TASK INSTRUCTIONS: Restate word for word the material below, starting at the line that contains "Figure S1: Distribution" and stopping after the last line; skip pictures.

COLLECTED DATA:
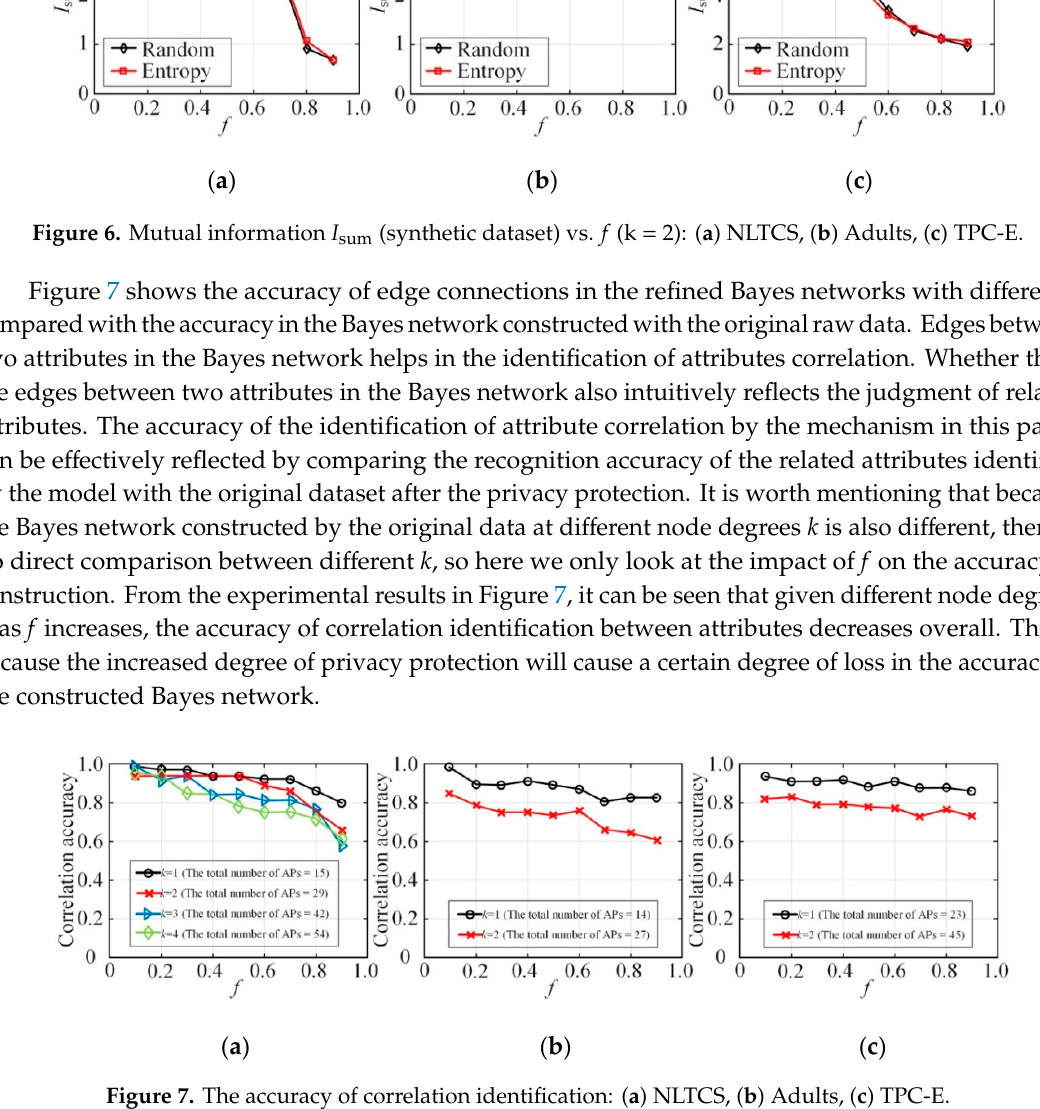
Figure 7. The accuracy of correlation identification: ( a ) NLTCS, ( b ) Adults, ( c ) TPC-E.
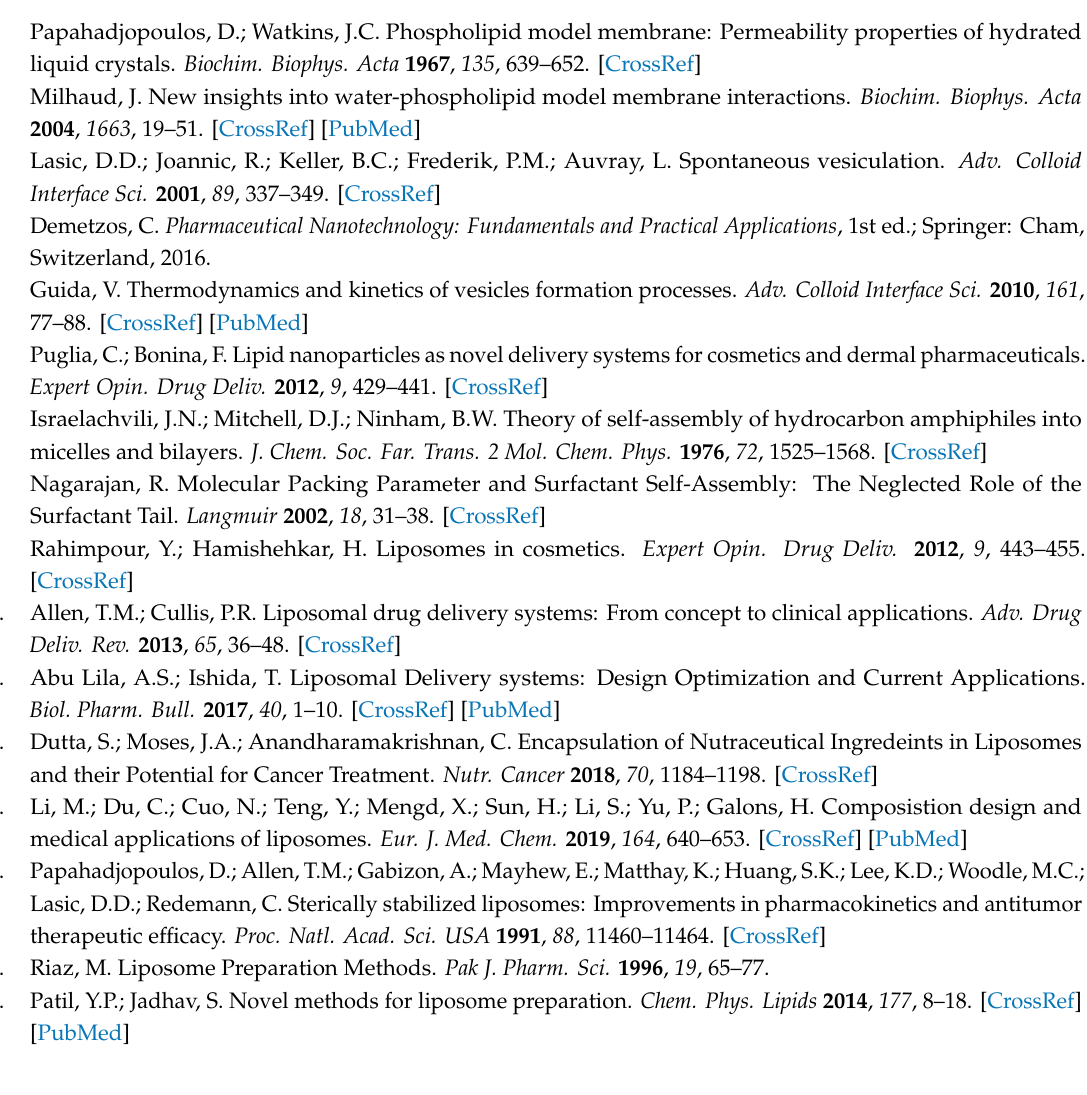
Figure S1: Distribution by (A) intensity (DI), (B) volume (DV) and (C) number (DN) of ( a ). HSPC:SA 9:0.25 and ( b ). EggPC:CHOL:SA 9:1.8:0.25 lipidic vehicles with glycerine concentration 20% v / v, built in Table 2.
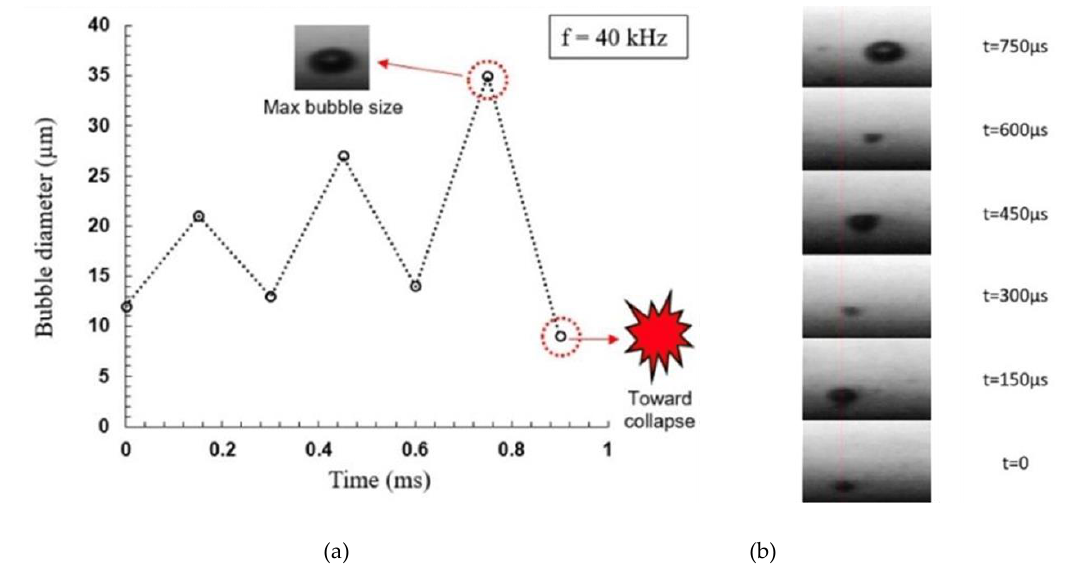
Figure 5. Size variation of a single bubble in an acoustic field: (a) Schematic representation of the single bubble lifetime at an applied frequency of 40 kHz; (b) Captured images of rectified diffusion of the single bubble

COMPLETED EXERCISE:
Figure S1: Distribution by (A) intensity (DI), (B) volume (DV) and (C) number (DN) of ( a ). HSPC:SA 9:0.25 and ( b ). EggPC:CHOL:SA 9:1.8:0.25 lipidic vehicles with glycerine concentration 20% v / v, built in Table 2.
Figure 5. Size variation of a single bubble in an acoustic field: (a) Schematic representation of the single bubble lifetime at an applied frequency of 40 kHz; (b) Captured images of rectified diffusion of the single bubble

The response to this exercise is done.